Fig. 1 is a partial sectional view of a main part showing a basic embodiment of the heat insulating layer according to the present invention, Fig. 2 is a partial sectional view of a main part showing another embodiment of the heat insulating layer of the present invention, Fig. 3 A, B is a partial sectional view of each main part showing a more preferred embodiment of the present invention, FIG. 4 is a schematic sectional view showing an example of a HIP device using the heat insulating layer of the present invention, and FIG. 5 is a part showing a known heat insulating layer structure. The cross-sectional view and FIG. 6 are explanatory diagrams showing an example of how to wind a graphite sheet in a heat insulating layer. 8...Graphite tip, 16a, 18a...

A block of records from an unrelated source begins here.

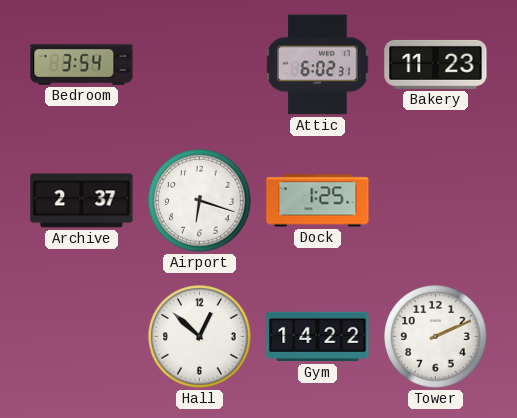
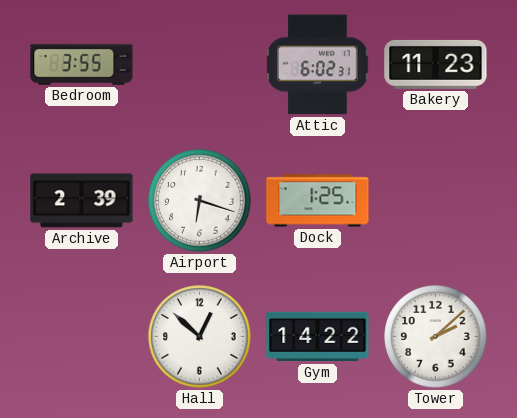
Bedroom: 3:54 -> 3:55
Archive: 2:37 -> 2:39
Tower: 2:11 -> 2:08
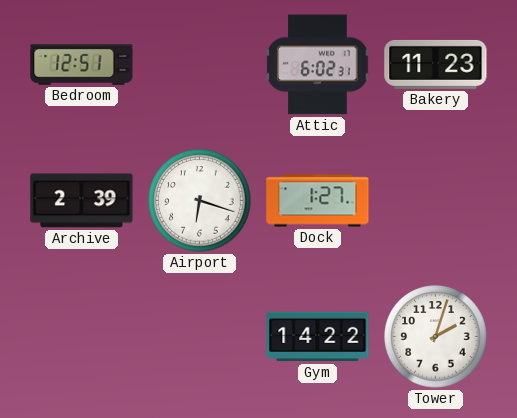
Bedroom: 3:55 -> 12:51
Dock: 1:25 -> 1:27
Hall: 12:52 -> none
Tower: 2:08 -> 2:03
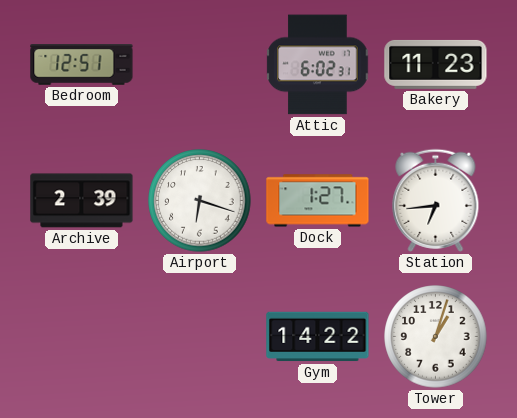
Station: none -> 6:44
Tower: 2:03 -> 1:03
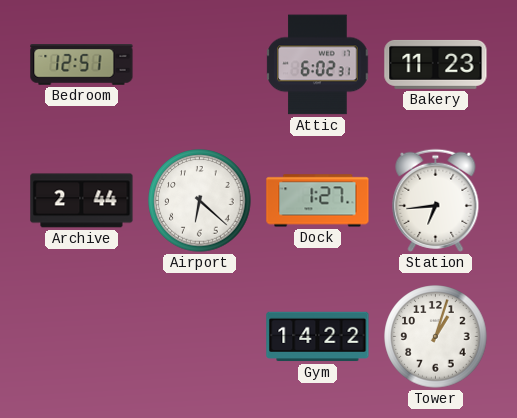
Archive: 2:39 -> 2:44
Airport: 6:18 -> 6:22
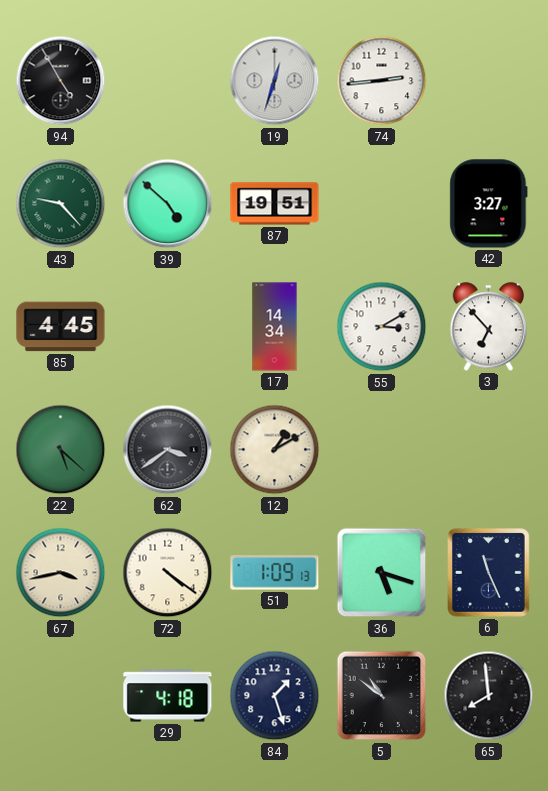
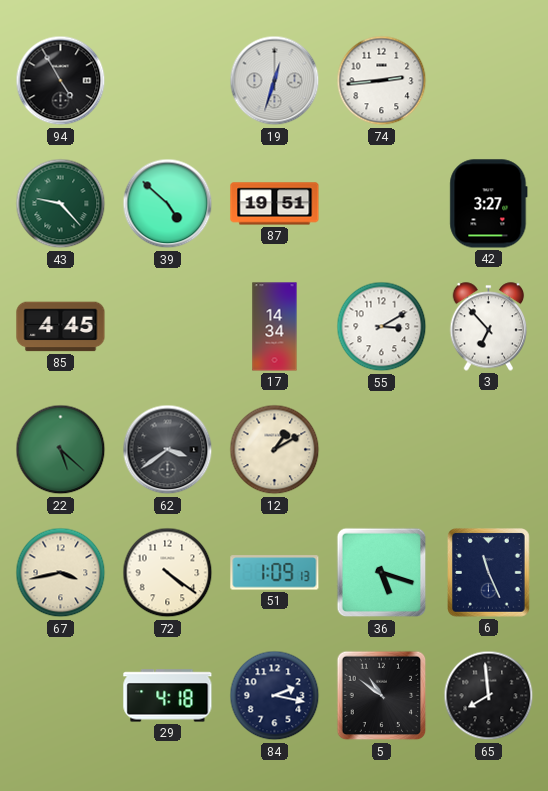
84: 1:27 -> 2:17
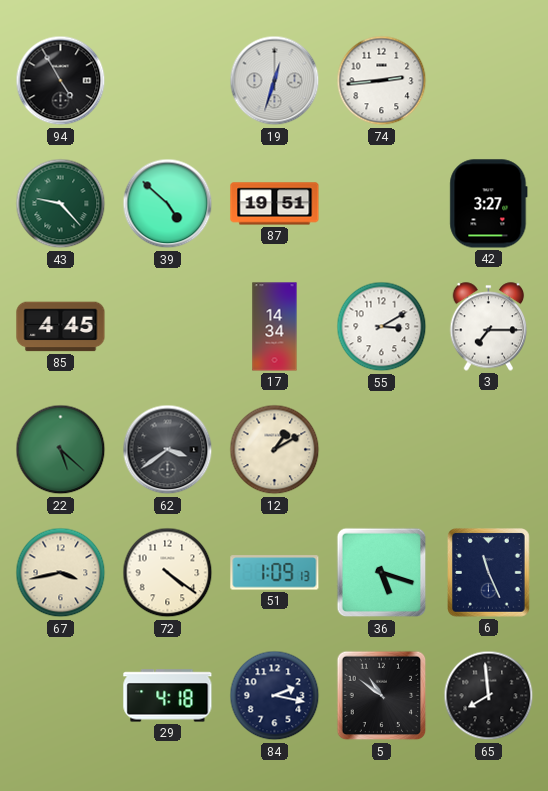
3: 6:53 -> 7:15
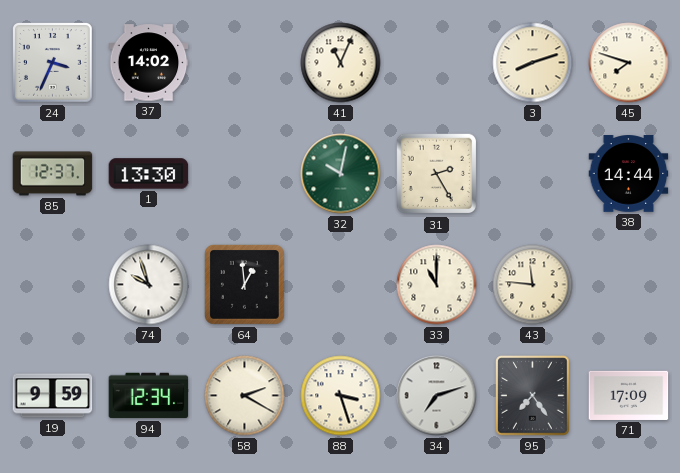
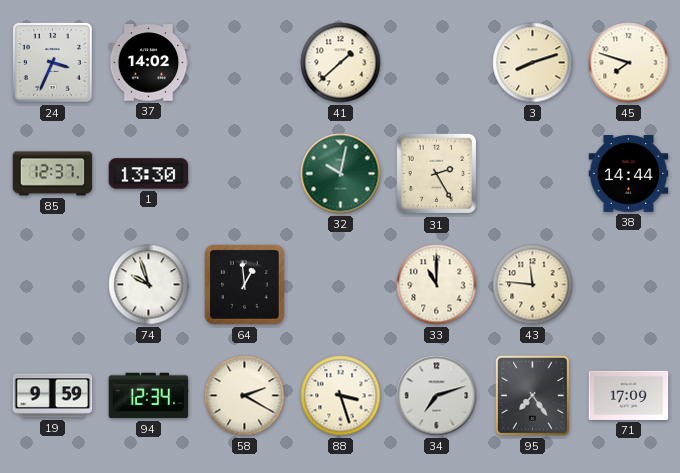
41: 11:04 -> 1:38
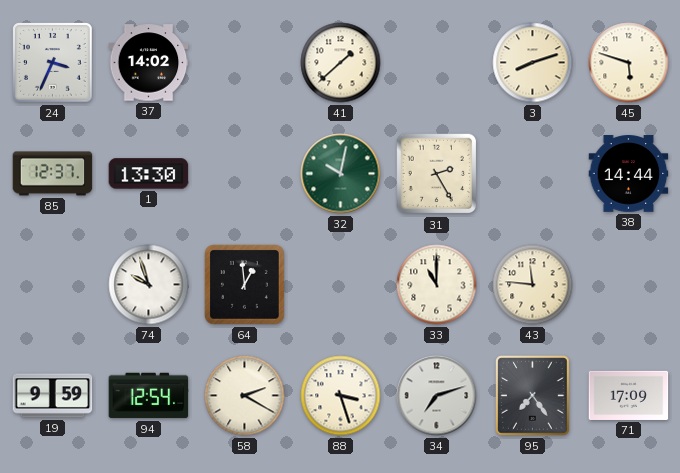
45: 7:48 -> 5:48
94: 12:34 -> 12:54
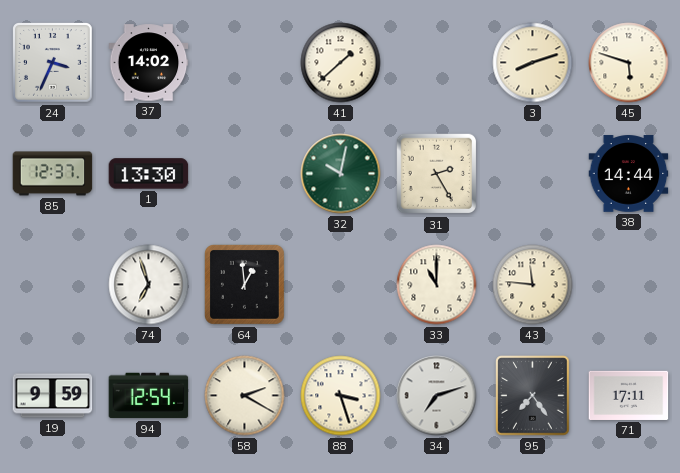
74: 9:57 -> 6:57
71: 17:09 -> 17:11
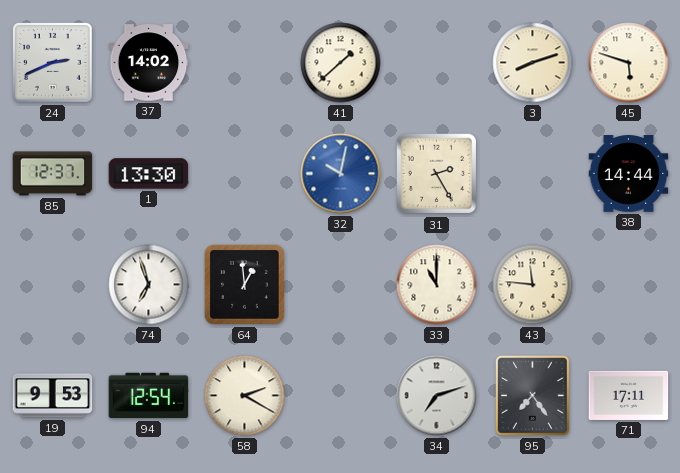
24: 3:34 -> 2:41
32 dial: green -> blue
19: 9:59 -> 9:53
88: 3:27 -> none
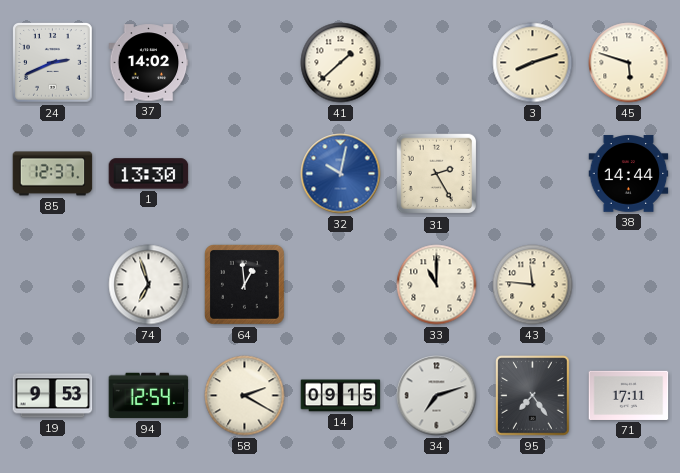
14: none -> 09:15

...graphite cap, 17a, 19a...canopy, 16b, 18b, 18c...step, 16c,
18d...Graphite cap body similar to conventional one, 17b, 17c, 17d...Graphite sheet wound body part, 19b to 19d...Graphite sheet wound body part, 20...Convex part, 21...Concave part .

Claims (1)

[Claims for Utility Model Registration] 1. Hot isostatic pressing consisting of a cylindrical body formed by winding multiple layers of flexible graphite sheets, and a short cap-shaped graphite cap closely placed on top of the cylindrical body. In the heat insulating layer for a pressure equipment, at least one step is provided in the body of the graphite cap, and a graphite sheet-wrapped body is formed by wrapping the graphite sheet around each step with the top thereof touching. A heat insulating layer for a hot isostatic pressing device, characterized in that one graphite cap forms at least two or more inverted cup shapes. 2. The heat insulating layer for a hot isostatic pressing device according to claim 1, wherein the graphite cap has a convex portion or a concave portion in the portion where the graphite sheet is wrapped around the body.